Studies like these reflect the rapidly changing opinions about online/distance learning. Online/distance education has gained much credibility in recent years. Many teachers, students and employers who were initially skeptical of the quality of distance learning in comparison to traditional face-to-face courses are now using the tools of online learning to gain greater access to higher education. Why are students increasingly choosing online learning? Accessibility and convenience. The easy access to learning via online programs is both convenient and accommodating for adult learners with busy work and home schedules, military personnel living abroad, and students with disabilities, among many other types of students.
Career colleges, long recognized for their ability to adjust quickly to the changing needs of the American job market, are now rapidly responding to student and workforce demand by offering a large number of online courses and degree programs. In fact, according to both studies, virtually all public higher education institutions — as well as a vast majority of private, for-profit institutions — now offer online classes. By comparison, only about half of private, nonprofit schools offer them.

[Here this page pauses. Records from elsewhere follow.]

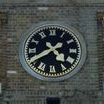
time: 4:39
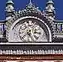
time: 7:25
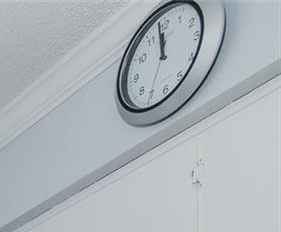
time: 11:58
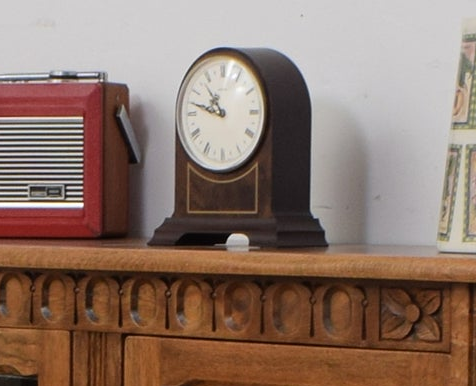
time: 10:47
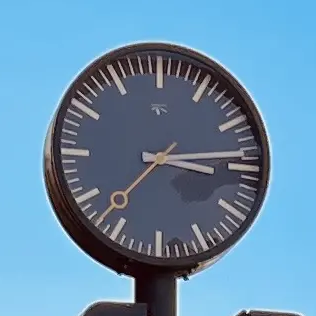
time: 3:13
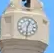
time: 12:30
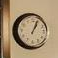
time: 1:03
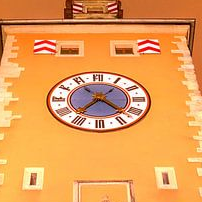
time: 7:22
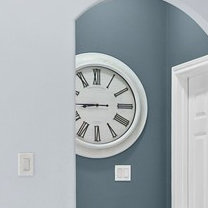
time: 8:45
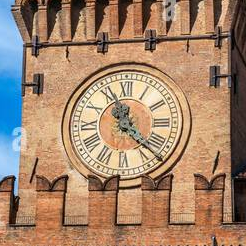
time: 11:22
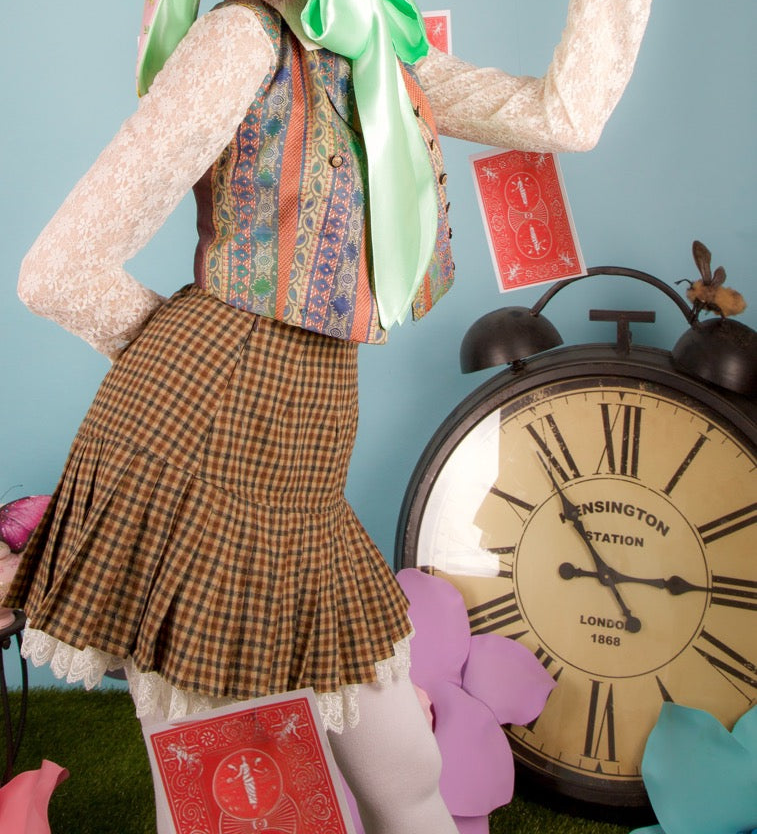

As more students request these types of courses and programs, more higher education institutions are realizing the need to provide them. Online education is no longer considered a passing fad, and schools are beginning to prepare their long-term strategies to utilize this tool. The Sloan study showed that most types of institutions see online education as critical to their long-term strategy, an opinion growth from 49 percent in 2003 to 56 percent in 2005. Online education, now considered mainstream, has quickly become a key part of the postsecondary education sector and will continue to be so. While the growth, credibility and staying power of online education should not be overstated in comparison to traditional higher education, it can no longer be underrated or so easily dismissed.